The lesson of The Prestige’s Transported Man act is that even the simplest, most practical spectacle can impress an audience. If someone is convinced that bigger is better or that the flashiest new technology is all that will please an audience, they are bound to run into problems. As Borden tells Angier, “You went halfway around the world, you spent a fortune, you did terrible things — really terrible things, Robert, and all for nothing.” Perhaps studios and filmmakers can learn from The Prestige.
This summer especially has shown how movies with the biggest budgets don’t necessarily garner the most attention from audiences. The long-in-development DC film set to restart the franchise universe The Flash was touted by many, such as DC Studious Co-Chair James Gunn, as one of the best comic book movies of all time. But even with Tom Cruise’s endorsement, The Flash will go down as a financial failure for Warner Bros. The return of Harrison Ford in Indiana Jones and the Dial of Destiny was also a disappointment for Disney and Lucasfilm. Both these films rely quite heavily on CGI and special effects, fueled by enormous budgets. But even the flashiness of nostalgia couldn’t attract enough moviegoers to watch these films in the theaters.
On the other hand, Christopher Nolan has had a successful career championing practical effects in his blockbusters. Take a look at his trilogy of Batman films. Batman Begins, The Dark Knight and The Dark Knight Rises were productions that prioritized on-location filming, functional props and technologies, and action filmed in real-time rather than generated in postproduction or on a green screen. In The Dark Knight, Nolan really flipped over a truck in the middle of downtown Chicago. And in The Dark Knight Rises, real planes thousands of feet in the air were filmed for the opening scene involving Bane’s introduction. Nolan has continued to use practical effects in his films as much as possible, including crashing yet another plane in Tenet. It’s worth noting that while Tenet doesn’t compare to the box office of Nolan’s other films, it was released during the pandemic when theaters were not open or very limited.
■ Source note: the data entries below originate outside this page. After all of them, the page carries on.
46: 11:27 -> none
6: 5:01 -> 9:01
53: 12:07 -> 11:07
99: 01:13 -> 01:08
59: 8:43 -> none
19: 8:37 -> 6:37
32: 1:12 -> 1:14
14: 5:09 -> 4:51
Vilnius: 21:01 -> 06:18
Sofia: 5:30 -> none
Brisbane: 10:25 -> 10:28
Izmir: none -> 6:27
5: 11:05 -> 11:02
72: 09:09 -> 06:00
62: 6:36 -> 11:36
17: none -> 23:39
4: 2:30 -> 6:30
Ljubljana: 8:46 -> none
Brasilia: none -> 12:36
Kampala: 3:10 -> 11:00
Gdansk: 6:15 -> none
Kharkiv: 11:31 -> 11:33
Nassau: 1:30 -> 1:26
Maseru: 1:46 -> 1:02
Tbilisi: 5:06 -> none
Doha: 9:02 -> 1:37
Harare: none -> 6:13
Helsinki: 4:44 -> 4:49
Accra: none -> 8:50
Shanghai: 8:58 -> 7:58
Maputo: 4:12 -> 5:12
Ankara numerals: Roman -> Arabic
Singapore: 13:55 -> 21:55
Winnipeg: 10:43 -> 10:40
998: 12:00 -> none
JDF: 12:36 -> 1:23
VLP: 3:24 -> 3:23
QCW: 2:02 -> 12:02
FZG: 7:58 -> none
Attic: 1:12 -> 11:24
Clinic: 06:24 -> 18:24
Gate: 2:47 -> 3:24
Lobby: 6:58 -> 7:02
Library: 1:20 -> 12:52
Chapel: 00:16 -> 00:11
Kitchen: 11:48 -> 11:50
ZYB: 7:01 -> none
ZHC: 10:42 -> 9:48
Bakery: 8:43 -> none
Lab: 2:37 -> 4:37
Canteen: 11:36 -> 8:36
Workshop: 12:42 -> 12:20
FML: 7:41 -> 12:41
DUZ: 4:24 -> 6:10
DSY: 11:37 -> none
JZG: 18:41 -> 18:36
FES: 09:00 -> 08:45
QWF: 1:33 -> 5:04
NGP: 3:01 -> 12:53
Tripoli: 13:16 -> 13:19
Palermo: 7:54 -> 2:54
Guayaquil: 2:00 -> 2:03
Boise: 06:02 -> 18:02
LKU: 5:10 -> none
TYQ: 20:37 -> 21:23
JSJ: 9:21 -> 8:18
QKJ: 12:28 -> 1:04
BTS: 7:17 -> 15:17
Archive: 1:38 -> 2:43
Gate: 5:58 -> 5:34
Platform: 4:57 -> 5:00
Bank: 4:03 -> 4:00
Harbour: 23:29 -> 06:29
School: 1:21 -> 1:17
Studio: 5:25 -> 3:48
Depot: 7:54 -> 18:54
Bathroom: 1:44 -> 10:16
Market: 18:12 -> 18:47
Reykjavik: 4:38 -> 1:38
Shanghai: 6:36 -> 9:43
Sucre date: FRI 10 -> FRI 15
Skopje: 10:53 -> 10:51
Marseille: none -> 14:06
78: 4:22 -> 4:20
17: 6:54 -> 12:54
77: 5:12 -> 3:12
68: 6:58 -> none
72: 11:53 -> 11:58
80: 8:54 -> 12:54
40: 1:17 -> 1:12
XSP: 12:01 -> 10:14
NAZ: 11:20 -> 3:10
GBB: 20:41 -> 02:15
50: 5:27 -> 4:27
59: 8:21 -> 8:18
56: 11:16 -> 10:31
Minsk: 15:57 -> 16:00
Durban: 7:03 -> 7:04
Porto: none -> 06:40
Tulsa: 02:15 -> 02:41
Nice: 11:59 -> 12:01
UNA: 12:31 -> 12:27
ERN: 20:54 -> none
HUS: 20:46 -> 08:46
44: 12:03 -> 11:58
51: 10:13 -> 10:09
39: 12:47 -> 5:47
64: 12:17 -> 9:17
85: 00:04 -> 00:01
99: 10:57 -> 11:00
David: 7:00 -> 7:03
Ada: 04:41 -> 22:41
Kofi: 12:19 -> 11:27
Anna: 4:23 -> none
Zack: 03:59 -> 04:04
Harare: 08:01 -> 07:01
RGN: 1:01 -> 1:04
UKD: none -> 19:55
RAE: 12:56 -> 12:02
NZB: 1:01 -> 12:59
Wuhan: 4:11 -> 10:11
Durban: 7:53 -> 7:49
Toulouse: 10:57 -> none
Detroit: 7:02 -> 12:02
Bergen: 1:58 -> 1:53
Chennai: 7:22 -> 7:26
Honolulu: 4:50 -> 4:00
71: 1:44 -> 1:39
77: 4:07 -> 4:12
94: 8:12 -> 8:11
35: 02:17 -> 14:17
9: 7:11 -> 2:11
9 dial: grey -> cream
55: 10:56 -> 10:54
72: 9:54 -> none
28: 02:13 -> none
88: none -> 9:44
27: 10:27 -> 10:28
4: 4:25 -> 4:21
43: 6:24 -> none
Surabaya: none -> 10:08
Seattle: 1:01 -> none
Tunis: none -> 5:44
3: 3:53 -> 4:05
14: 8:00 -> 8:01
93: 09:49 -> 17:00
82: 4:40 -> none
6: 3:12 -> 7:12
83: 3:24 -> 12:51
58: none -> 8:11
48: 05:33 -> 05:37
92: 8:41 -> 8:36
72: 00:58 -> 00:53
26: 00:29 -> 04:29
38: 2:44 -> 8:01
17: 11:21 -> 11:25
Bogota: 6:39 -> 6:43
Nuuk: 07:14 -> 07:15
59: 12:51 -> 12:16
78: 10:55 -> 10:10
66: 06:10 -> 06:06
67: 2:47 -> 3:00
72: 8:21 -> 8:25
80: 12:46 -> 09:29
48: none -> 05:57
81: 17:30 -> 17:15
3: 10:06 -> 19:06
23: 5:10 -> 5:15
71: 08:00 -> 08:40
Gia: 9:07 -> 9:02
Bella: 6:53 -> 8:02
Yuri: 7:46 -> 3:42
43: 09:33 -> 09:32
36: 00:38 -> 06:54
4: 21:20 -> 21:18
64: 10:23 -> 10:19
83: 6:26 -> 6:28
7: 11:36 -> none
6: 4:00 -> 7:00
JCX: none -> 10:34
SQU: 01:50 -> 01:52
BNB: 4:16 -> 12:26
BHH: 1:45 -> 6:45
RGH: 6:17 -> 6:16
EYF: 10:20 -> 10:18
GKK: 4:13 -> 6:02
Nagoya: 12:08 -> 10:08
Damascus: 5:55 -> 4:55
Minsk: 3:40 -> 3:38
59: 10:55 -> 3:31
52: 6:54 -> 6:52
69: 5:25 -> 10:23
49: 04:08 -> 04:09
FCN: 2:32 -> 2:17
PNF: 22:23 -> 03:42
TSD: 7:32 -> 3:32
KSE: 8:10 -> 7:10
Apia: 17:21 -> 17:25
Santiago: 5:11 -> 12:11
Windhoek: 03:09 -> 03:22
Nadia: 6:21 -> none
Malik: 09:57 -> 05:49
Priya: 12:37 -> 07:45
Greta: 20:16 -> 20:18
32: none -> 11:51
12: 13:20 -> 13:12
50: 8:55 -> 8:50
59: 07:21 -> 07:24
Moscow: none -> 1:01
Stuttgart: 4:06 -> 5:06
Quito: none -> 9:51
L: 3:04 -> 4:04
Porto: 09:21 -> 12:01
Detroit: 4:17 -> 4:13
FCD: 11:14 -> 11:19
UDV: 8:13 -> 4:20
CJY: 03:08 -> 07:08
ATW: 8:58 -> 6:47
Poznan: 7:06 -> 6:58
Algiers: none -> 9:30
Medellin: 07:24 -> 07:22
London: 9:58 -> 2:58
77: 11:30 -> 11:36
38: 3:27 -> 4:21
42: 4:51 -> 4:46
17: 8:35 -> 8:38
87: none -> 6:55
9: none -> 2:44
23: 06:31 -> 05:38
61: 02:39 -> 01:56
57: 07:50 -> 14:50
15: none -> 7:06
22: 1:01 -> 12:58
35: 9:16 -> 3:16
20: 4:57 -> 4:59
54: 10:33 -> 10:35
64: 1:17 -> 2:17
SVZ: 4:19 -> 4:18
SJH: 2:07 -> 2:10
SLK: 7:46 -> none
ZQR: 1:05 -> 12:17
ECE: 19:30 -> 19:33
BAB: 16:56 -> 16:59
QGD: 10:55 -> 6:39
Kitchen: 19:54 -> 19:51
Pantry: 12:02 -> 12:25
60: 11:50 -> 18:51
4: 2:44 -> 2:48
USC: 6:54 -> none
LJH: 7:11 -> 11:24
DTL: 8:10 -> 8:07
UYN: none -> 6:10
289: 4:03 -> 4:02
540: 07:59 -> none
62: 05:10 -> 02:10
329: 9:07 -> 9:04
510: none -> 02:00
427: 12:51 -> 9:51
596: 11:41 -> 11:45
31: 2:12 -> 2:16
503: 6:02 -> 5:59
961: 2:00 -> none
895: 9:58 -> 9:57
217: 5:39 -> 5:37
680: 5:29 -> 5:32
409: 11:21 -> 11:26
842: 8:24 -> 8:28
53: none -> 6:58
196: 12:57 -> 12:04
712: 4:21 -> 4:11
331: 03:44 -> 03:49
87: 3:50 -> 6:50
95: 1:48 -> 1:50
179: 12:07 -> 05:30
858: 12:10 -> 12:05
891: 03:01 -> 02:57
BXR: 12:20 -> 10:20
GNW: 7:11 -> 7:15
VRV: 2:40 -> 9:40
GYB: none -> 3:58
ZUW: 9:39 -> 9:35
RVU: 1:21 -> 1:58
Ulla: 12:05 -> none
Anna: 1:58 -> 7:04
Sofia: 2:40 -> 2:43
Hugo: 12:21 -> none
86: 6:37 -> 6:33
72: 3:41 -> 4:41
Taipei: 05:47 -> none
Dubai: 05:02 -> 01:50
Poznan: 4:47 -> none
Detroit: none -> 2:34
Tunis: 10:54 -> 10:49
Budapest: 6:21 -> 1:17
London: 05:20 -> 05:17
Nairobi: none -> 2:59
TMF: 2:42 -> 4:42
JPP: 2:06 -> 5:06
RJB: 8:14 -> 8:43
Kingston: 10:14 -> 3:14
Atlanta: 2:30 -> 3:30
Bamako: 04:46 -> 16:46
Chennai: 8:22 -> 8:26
With his most recent film hitting theaters very soon, Christopher Nolan continues to stick by his commitment to practical effects. Oppenheimer has zero CGI shots, opting for real-life and coordinated explosions. The explosions could have easily been created using CGI, but with audiences who have recently demonstrated that computer-generated effects just aren’t enough of a draw nowadays, practical effects might be more of an attraction. Mission: Impossible – Dead Reckoning Part One certainly outperformed the earlier blockbusters, The Flash and Indiana Jones 5, in terms of opening week numbers, which has a lot to do with Tom Cruise’s real death-defying stunts. Nolan and Cruise are magicians in their own right, achieving impressive spectacles without the overabundance of CGI. Just like The Prestige’s Alfred Borden, they know that sometimes simple and practical works just as well, or even better than, the flashiest special effects.